Curated at AUB by Elisa Di-Rosa and Thaires Vicentini
28 June – 9 August 2018
Lower Gallery, AUB
A Hayward Touring Exhibition from Southbank Centre, London.
This touring exhibition features two series by one of the most important and influential artists of recent decades, Louise Bourgeois (1911–2010).
Best known for her powerful emotionally charged sculptures, steel cage installations and fabric figures, her prolific output grew increasingly expressive throughout her career.
This French-American artist’s work, whether in sculpture, drawing or printmaking, always maintained strong autobiographical themes, cantering on her own obsessions and vulnerabilities – loneliness, insecurity, anger, sadness, desire. After many years focusing primarily on sculpture, Bourgeois returned to printmaking during the latter years of her life – from the 1980s until her death in 2010. The two series in this exhibition were made whilst she was in her eighties.
Autobiographical Series (1994) captures some of her deepest thoughts and memories, whilst the set of 11 drypoints (all from 1999) brings these anxieties into more abstract territory. Featuring familiar motifs, from the pregnant woman to the cat, the prints in these two series are clearly inspired by her obsessions with the human condition.

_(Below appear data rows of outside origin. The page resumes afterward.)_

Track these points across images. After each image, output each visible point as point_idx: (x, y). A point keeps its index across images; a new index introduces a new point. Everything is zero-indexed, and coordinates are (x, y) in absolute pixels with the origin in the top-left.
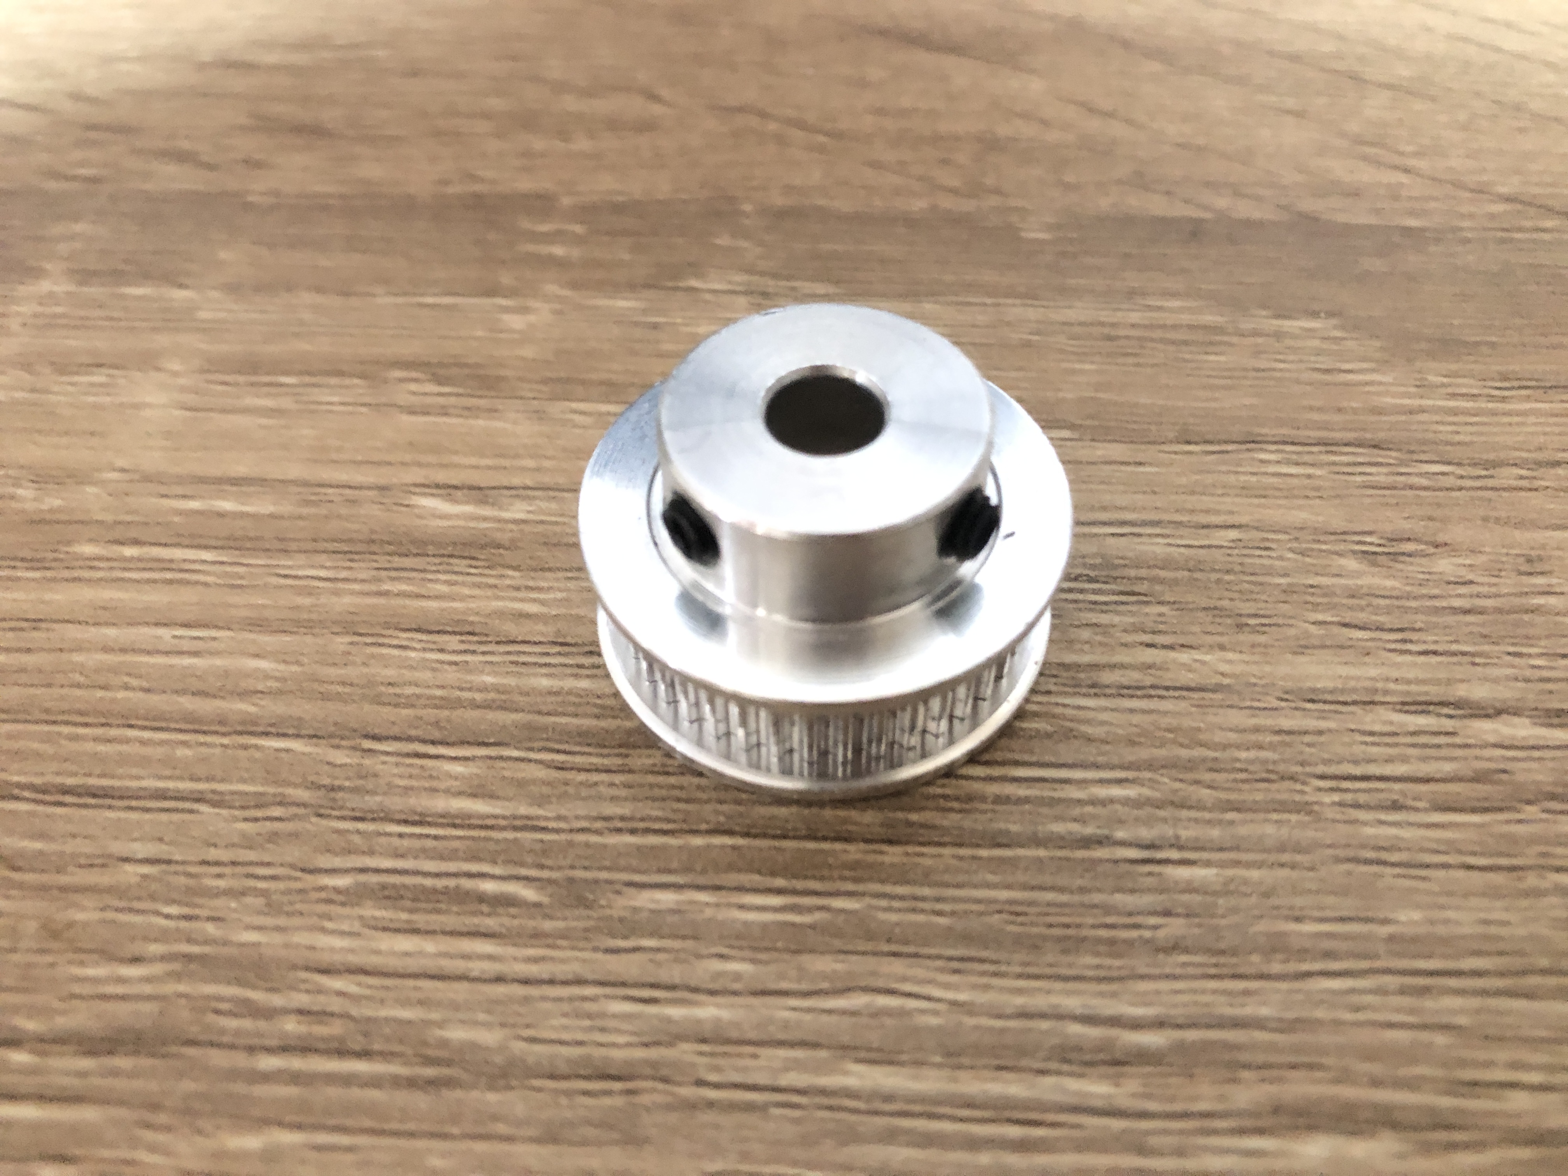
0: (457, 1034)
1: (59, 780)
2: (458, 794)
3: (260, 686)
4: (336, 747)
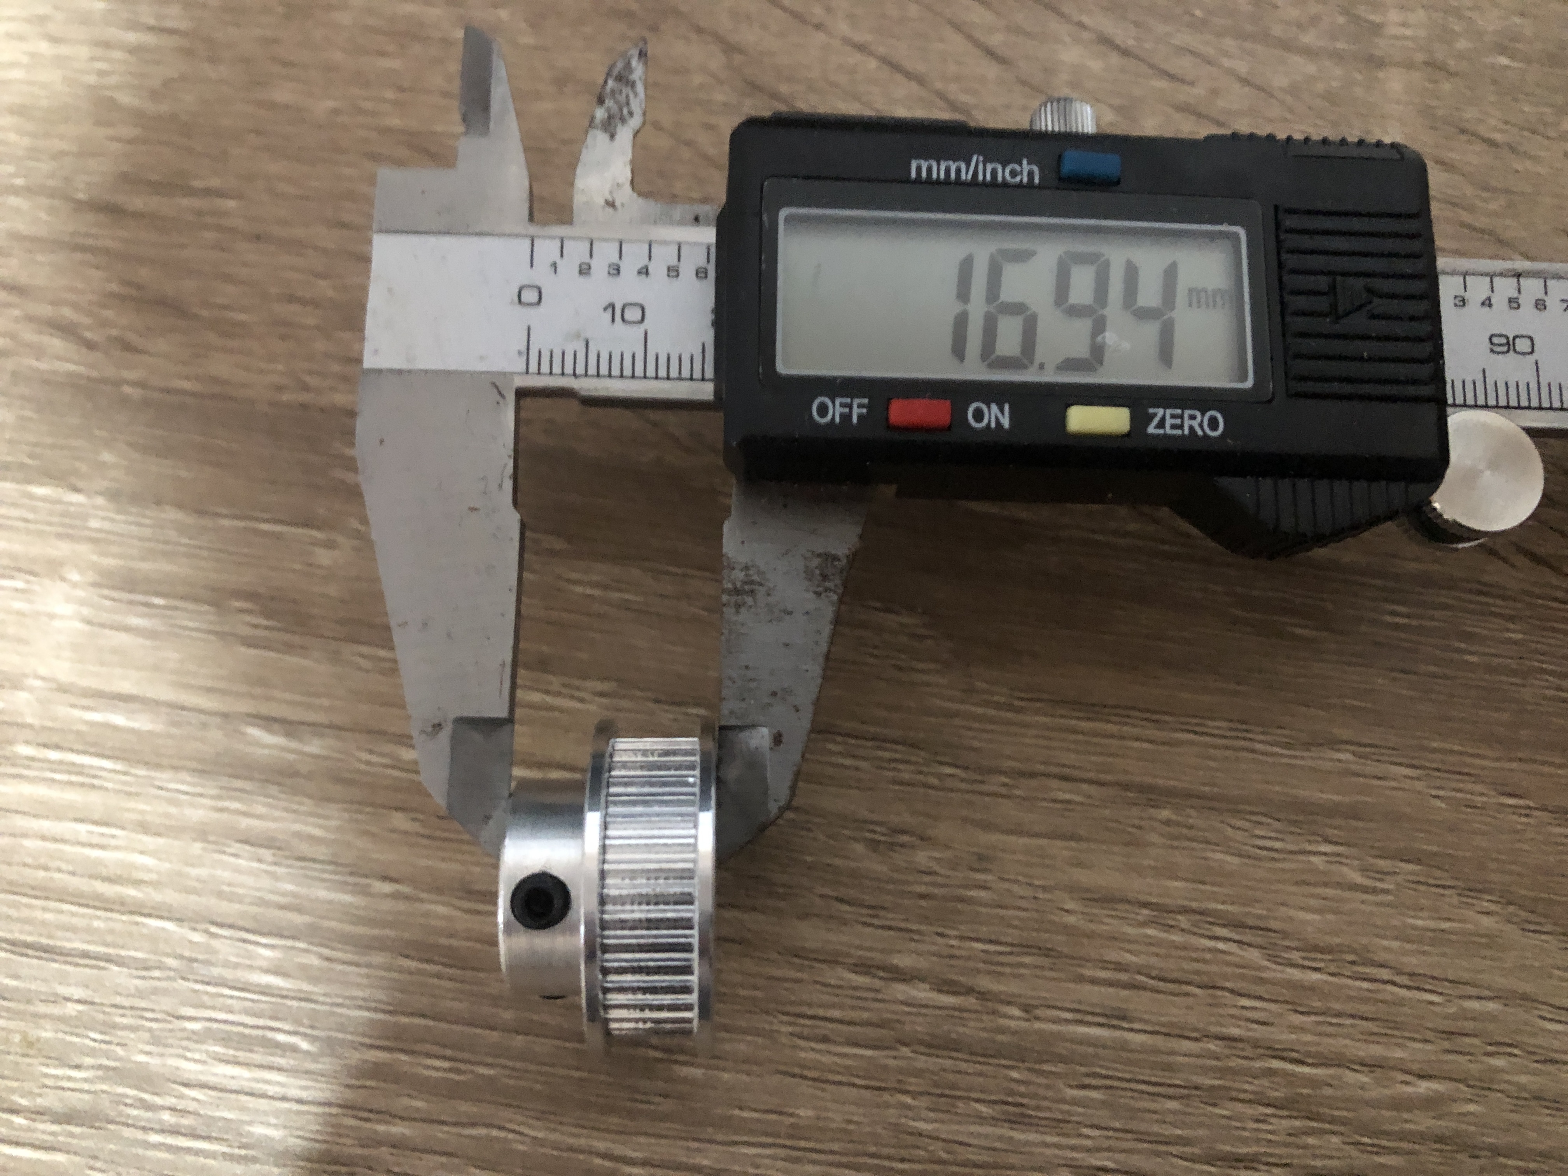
0: (259, 1130)
2: (267, 971)
3: (146, 877)
4: (194, 929)
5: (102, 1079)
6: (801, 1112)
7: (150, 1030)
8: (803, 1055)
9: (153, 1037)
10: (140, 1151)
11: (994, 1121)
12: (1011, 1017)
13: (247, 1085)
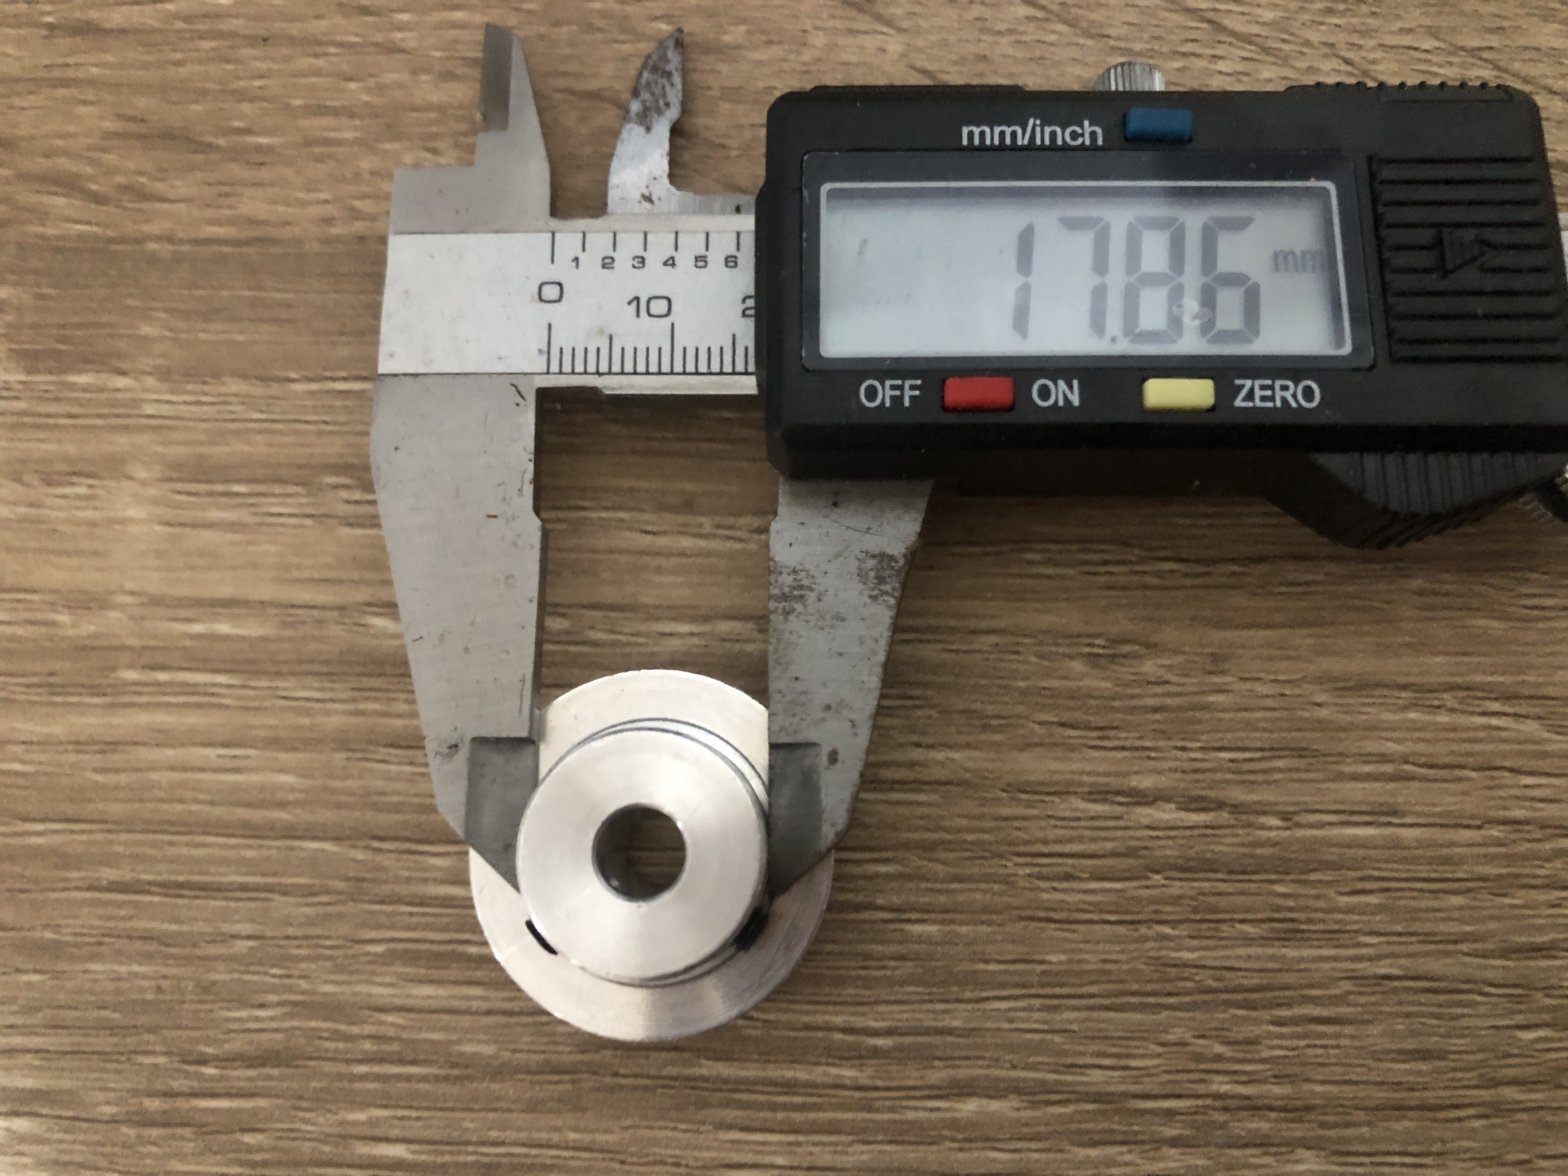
0: (468, 1048)
1: (173, 878)
2: (443, 882)
3: (291, 797)
4: (354, 847)
5: (291, 1016)
6: (1053, 958)
7: (331, 958)
8: (1045, 896)
9: (336, 966)
10: (346, 1085)
11: (1264, 940)
12: (1270, 828)
13: (444, 1004)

Womb-like figures, stairs and ladders, feet, long hair, clocks, scissors, bathtubs and a pregnant mosquito all contain charged references to memory, with such titles as ‘Empty Nest’, ‘Paternity’, ‘Please Hang in There’ and ‘Mother and Child’.
The print entitled ‘Fear’, as part of 11 drypoints, for example, shows a person crouched inside a triangle that is slowly squeezing her into a tight space. The memory of her mother sewing – the Bourgeois family ran a successful tapestry company – is evoked in ‘Sewing’, in the Autobiographical Series.

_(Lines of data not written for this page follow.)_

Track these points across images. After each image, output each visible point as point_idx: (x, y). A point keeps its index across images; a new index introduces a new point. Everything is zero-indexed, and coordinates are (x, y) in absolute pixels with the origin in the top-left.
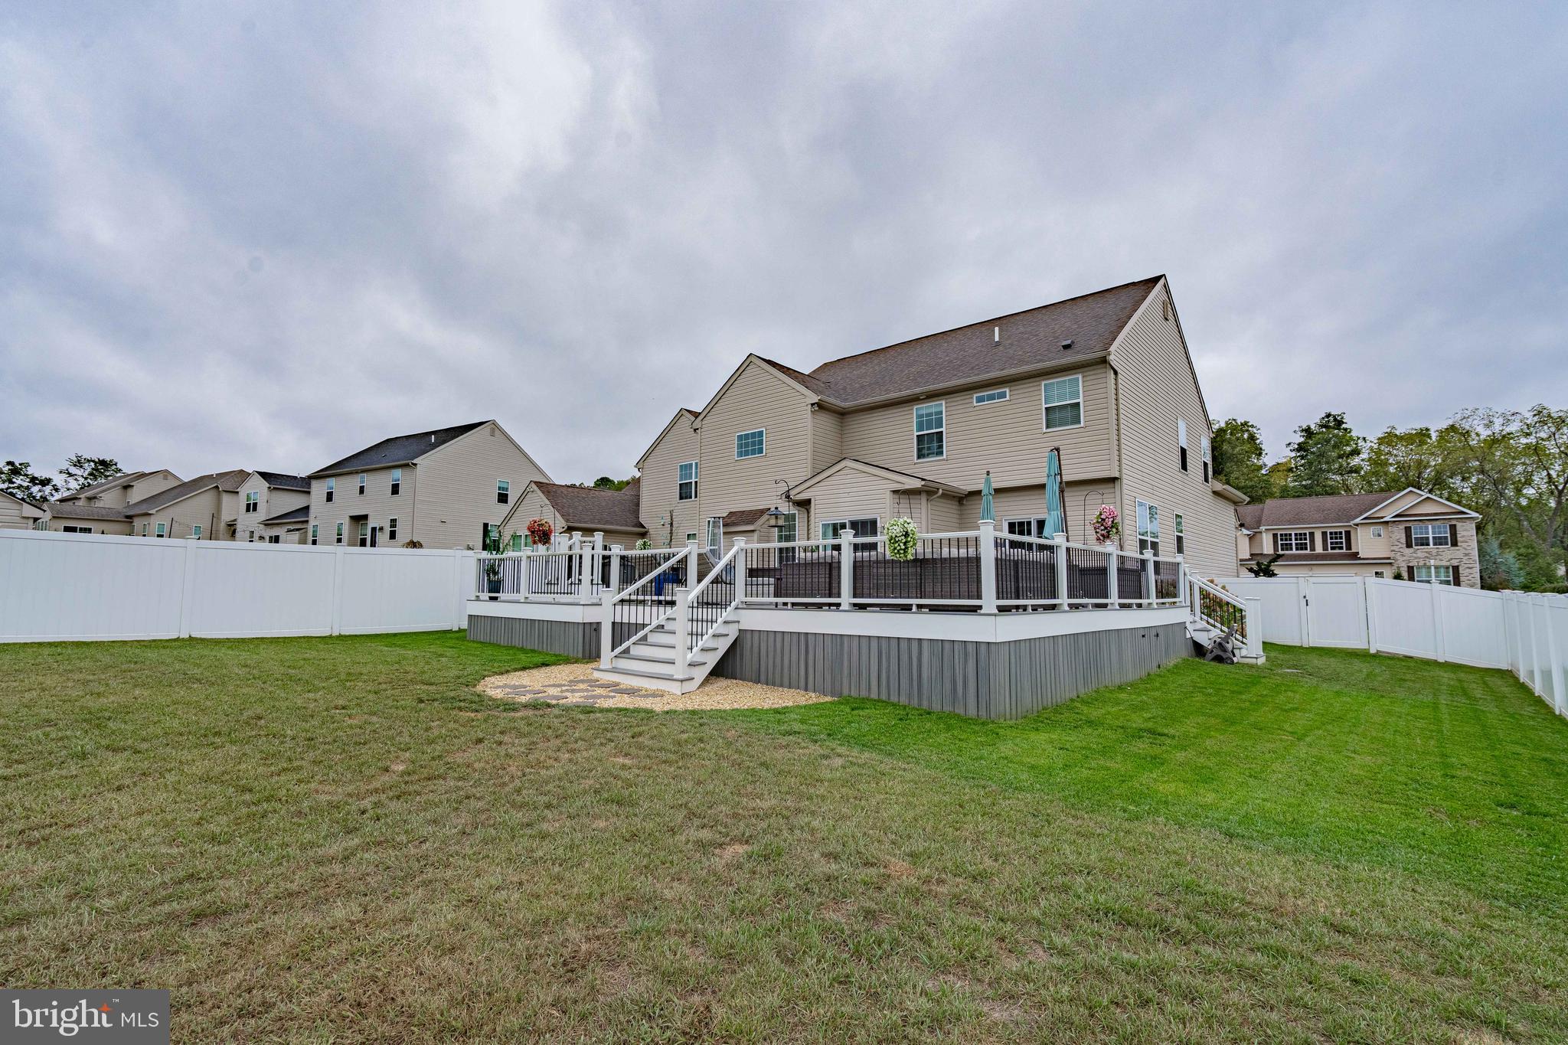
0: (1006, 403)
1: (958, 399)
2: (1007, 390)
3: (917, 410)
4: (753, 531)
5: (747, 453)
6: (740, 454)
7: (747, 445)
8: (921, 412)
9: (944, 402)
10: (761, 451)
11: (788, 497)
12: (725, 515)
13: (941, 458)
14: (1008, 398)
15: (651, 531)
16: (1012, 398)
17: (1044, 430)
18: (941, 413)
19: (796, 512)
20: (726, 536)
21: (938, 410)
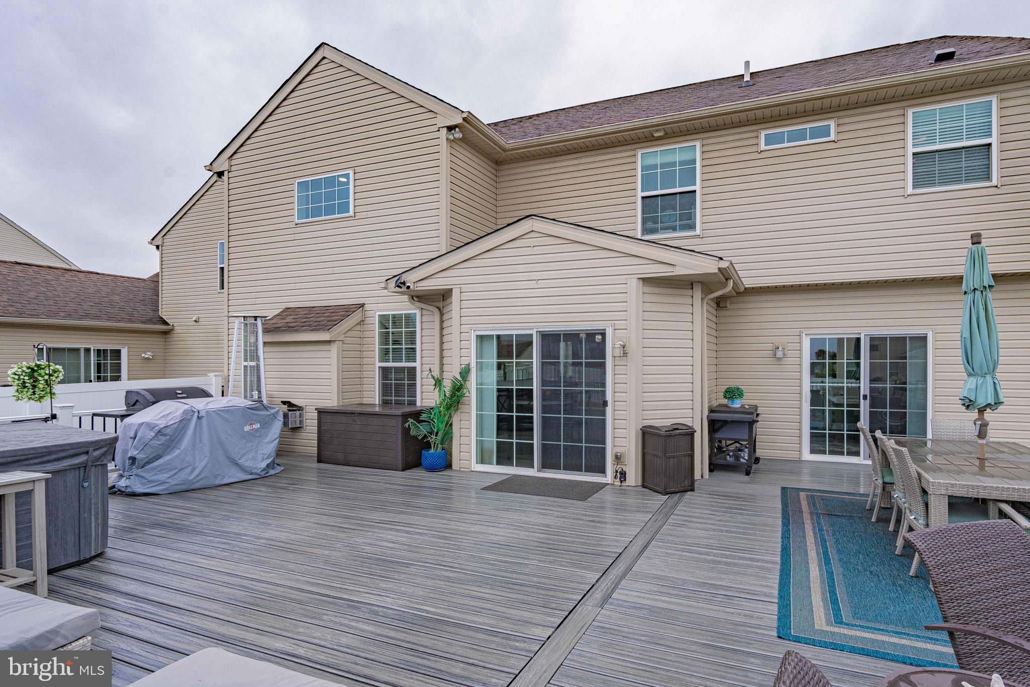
0: (833, 145)
1: (728, 138)
2: (832, 124)
3: (641, 157)
4: (328, 342)
5: (316, 212)
6: (305, 213)
7: (316, 199)
8: (650, 161)
9: (698, 144)
10: (344, 208)
11: (401, 284)
12: (270, 314)
13: (690, 233)
14: (832, 137)
15: (178, 329)
16: (841, 136)
17: (910, 190)
18: (694, 162)
19: (418, 312)
20: (268, 349)
21: (687, 156)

Bourgeois enjoyed the sculptural, tactile and physical process of printmaking. This medium gave her the ability to make many changes over the course of an edition, experimenting with the depth of transparency with certain elements of her drawings, which typically resulted in a number of different states until she was satisfied. The possibilities of retaining parts of her original drawings whilst amending others was something that she felt was not available to her in painting or sculpture. She said ‘the whole history of the creative process is there’.